The Pan Pacific Orchard makes a bet on its unorthodox placement of public event spaces on the highest terrace of the hotel. The architect intended to distribute activity areas, amenities, and rooms across six-story stacks to create multiple landmarks within the hotel’s vertical neighborhood. And it appears that the hotel’s gamble is paying off: the event terrace was abuzz with meetings during my visit, with a lavish wedding reception set to unfold at the hotel’s prime venue, the 500 pax, 600-square-meter Claymore Ballroom come evening.

The Claymore Ballroom, photographed by Studio Periphery

“The architect intended to distribute activity areas, amenities, and rooms across six-story stacks to create multiple landmarks within the hotel’s vertical neighborhood.”
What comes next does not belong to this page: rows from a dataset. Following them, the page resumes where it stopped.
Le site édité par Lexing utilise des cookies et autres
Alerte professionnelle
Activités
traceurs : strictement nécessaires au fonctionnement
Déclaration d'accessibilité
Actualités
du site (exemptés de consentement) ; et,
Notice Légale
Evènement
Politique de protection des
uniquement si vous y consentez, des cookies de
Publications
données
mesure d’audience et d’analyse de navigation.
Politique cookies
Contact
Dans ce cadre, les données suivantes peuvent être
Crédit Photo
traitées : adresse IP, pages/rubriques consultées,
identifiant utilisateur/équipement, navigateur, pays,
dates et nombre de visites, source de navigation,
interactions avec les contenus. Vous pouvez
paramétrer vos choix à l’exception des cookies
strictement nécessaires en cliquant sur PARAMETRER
The photovoltaic panels atop the Pan Pacific Orchard, photographed by Darren Soh

While the four biomes making up the Pan Pacific Orchard offer different experiences, they are tied together by a laundry list of sustainable features that deservedly earned the hotel its Green Mark Platinum rating, with LEED certification underway. The terrace designs are optimized for cross-ventilation and self-shading, lessening the energy needs of the building. Cost-efficient misting fans provide additional cooling in outdoor areas on days of swelter. Maintenance for the flora in each terrace is achieved through a sophisticated rainwater harvesting system for irrigation. Rounding out the hotel’s green technology are 360 photovoltaic panels on the roof that generate clean energy and a bio-digester system that converts food waste into cleaning water.

Yet, despite the bevy of eco-features and its impressive attempts to reflect Singapore’s natural landscapes through architecture, what the Pan Pacific Orchard managed to awaken in me is a pining for the natural. There is simply no replacing a thriving forest, a pristine beach, or a flourishing garden. WOHA echoes this sentiment: “The lush landscaping of the Sky Terraces offers a green escape from urban sprawl, reflecting our belief in the coexistence of the built environment with nature for true livability, responsibility, and sustainability.”

By threading the line between what’s real and manufactured, the hotel appears to state that preserving nature is paramount and that no man or architectural landmark can ever replicate what nature so generously provides. The effort, however, is more than commendable for WOHA and the new Pan Pacific Orchard.

The Pan Pacific Orchard at dusk, photographed by Darren Soh.